### Assignment
When responding, copy every record below exactly as it appears.

### Information supplied
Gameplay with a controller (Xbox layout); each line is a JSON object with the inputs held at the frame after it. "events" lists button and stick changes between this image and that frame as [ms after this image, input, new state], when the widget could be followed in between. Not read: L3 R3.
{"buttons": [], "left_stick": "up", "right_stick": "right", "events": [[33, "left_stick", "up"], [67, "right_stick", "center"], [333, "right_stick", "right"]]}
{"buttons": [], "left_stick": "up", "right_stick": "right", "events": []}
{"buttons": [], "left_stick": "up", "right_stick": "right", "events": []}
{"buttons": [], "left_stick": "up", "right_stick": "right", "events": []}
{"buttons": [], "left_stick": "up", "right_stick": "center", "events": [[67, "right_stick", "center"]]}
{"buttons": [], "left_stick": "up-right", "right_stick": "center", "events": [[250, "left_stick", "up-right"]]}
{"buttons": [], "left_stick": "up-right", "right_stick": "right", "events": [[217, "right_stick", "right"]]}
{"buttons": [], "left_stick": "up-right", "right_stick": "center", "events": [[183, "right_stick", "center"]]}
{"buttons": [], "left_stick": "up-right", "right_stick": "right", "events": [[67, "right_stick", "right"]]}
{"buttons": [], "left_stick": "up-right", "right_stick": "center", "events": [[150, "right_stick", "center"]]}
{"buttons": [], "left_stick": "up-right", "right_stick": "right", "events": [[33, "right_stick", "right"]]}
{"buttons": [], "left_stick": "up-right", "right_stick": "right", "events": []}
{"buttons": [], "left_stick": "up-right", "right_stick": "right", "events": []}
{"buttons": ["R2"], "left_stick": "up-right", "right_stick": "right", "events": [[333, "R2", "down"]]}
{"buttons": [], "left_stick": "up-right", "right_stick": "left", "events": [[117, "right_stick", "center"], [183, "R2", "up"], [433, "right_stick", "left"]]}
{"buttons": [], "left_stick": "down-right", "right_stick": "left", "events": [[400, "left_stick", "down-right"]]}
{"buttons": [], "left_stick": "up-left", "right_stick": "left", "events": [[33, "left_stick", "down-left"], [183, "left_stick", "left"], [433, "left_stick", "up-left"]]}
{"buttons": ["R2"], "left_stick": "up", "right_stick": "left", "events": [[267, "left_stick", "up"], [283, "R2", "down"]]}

### Solution for this task
Gameplay with a controller (Xbox layout); each line is a JSON object with the inputs held at the frame after it. "events" lists button and stick changes between this image and that frame as [ms after this image, input, new state], when the widget could be followed in between. Not read: L3 R3.
{"buttons": [], "left_stick": "up", "right_stick": "right", "events": [[33, "left_stick", "up"], [67, "right_stick", "center"], [333, "right_stick", "right"]]}
{"buttons": [], "left_stick": "up", "right_stick": "right", "events": []}
{"buttons": [], "left_stick": "up", "right_stick": "right", "events": []}
{"buttons": [], "left_stick": "up", "right_stick": "right", "events": []}
{"buttons": [], "left_stick": "up", "right_stick": "center", "events": [[67, "right_stick", "center"]]}
{"buttons": [], "left_stick": "up-right", "right_stick": "center", "events": [[250, "left_stick", "up-right"]]}
{"buttons": [], "left_stick": "up-right", "right_stick": "right", "events": [[217, "right_stick", "right"]]}
{"buttons": [], "left_stick": "up-right", "right_stick": "center", "events": [[183, "right_stick", "center"]]}
{"buttons": [], "left_stick": "up-right", "right_stick": "right", "events": [[67, "right_stick", "right"]]}
{"buttons": [], "left_stick": "up-right", "right_stick": "center", "events": [[150, "right_stick", "center"]]}
{"buttons": [], "left_stick": "up-right", "right_stick": "right", "events": [[33, "right_stick", "right"]]}
{"buttons": [], "left_stick": "up-right", "right_stick": "right", "events": []}
{"buttons": [], "left_stick": "up-right", "right_stick": "right", "events": []}
{"buttons": ["R2"], "left_stick": "up-right", "right_stick": "right", "events": [[333, "R2", "down"]]}
{"buttons": [], "left_stick": "up-right", "right_stick": "left", "events": [[117, "right_stick", "center"], [183, "R2", "up"], [433, "right_stick", "left"]]}
{"buttons": [], "left_stick": "down-right", "right_stick": "left", "events": [[400, "left_stick", "down-right"]]}
{"buttons": [], "left_stick": "up-left", "right_stick": "left", "events": [[33, "left_stick", "down-left"], [183, "left_stick", "left"], [433, "left_stick", "up-left"]]}
{"buttons": ["R2"], "left_stick": "up", "right_stick": "left", "events": [[267, "left_stick", "up"], [283, "R2", "down"]]}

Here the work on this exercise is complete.